_Work required_
Reproduce every line of text in the data below without any changes, leaving the pictures out.

+--

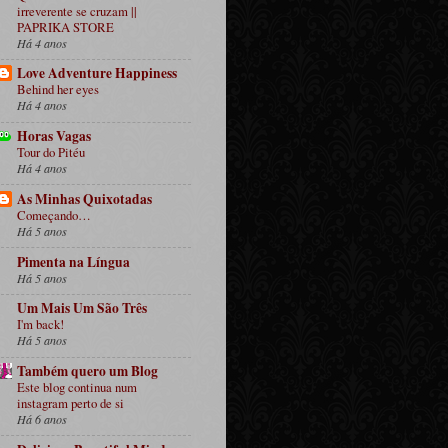
irreverente se cruzam ||
PAPRIKA STORE
Há 4 anos
Love Adventure Happiness
Behind her eyes
Há 4 anos
Horas Vagas
Tour do Pitéu
Há 4 anos
As Minhas Quixotadas
Começando…
Há 5 anos
Pimenta na Língua
Há 5 anos
Um Mais Um São Três
I'm back!
Há 5 anos
Também quero um Blog
Este blog continua num
instagram perto de si
Há 6 anos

+--

_Response to this task_
irreverente se cruzam ||
PAPRIKA STORE
Há 4 anos
Love Adventure Happiness
Behind her eyes
Há 4 anos
Horas Vagas
Tour do Pitéu
Há 4 anos
As Minhas Quixotadas
Começando…
Há 5 anos
Pimenta na Língua
Há 5 anos
Um Mais Um São Três
I'm back!
Há 5 anos
Também quero um Blog
Este blog continua num
instagram perto de si
Há 6 anos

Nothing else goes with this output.